Vultures carve lazy circles in the sky as a stream of tourists marches down a walkway into Colorado’s Spruce Canyon. Watching their steps, the visitors file along a series of switchbacks leading to one of the more improbable villages in North America — a warren of living quarters, storage rooms, defensive towers and ceremonial spaces all tucked into a large cleft in the face of a cliff.
When ancient farmers built these structures around the year 1200, they had nothing like the modern machinery that constructed the tourist walkway. Instead, the residents had to haul thousands of tonnes of sandstone blocks, cut timber and other materials down precarious paths to build the settlement, known as Spruce Tree House, in Mesa Verde National Park.

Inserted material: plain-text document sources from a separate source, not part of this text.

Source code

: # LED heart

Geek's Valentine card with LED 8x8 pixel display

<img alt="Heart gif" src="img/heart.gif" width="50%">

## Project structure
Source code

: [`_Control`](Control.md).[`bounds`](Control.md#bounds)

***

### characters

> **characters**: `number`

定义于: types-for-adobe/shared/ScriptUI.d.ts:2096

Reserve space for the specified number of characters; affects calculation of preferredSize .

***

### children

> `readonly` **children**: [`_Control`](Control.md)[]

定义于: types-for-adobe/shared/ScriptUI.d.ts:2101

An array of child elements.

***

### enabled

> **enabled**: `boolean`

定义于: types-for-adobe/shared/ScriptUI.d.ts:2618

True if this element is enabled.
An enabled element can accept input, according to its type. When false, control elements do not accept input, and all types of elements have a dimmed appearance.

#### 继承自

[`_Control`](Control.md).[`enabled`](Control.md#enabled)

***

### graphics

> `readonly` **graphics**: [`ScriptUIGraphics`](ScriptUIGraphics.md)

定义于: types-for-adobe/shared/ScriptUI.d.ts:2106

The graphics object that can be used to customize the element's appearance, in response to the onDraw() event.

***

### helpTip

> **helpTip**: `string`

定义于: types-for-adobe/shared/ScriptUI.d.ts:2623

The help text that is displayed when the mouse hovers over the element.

“Why would people live here? That’s an important question. It’s not an easy place to reach,” says Donna Glowacki, an archaeologist now at the University of Notre Dame in Indiana, as she walks among the ruins. Even more perplexing is what happened after they settled there. The villagers occupied their cliffside houses for just a short time before everyone suddenly picked up and left. So did all the other farmers living in the Four Corners region of the American Southwest, where the modern states of Colorado, New Mexico, Utah and Arizona meet.
All together, nearly 30,000 people disappeared from this area between the mid-1200s and 1285, making it one of the greatest vanishing acts documented in human history. What had been one of the most populous parts of North America became almost instantly a ghost land. Archaeologists have long puzzled over what drove these farmers, the ancestors of the Pueblo people, from their homes and fields.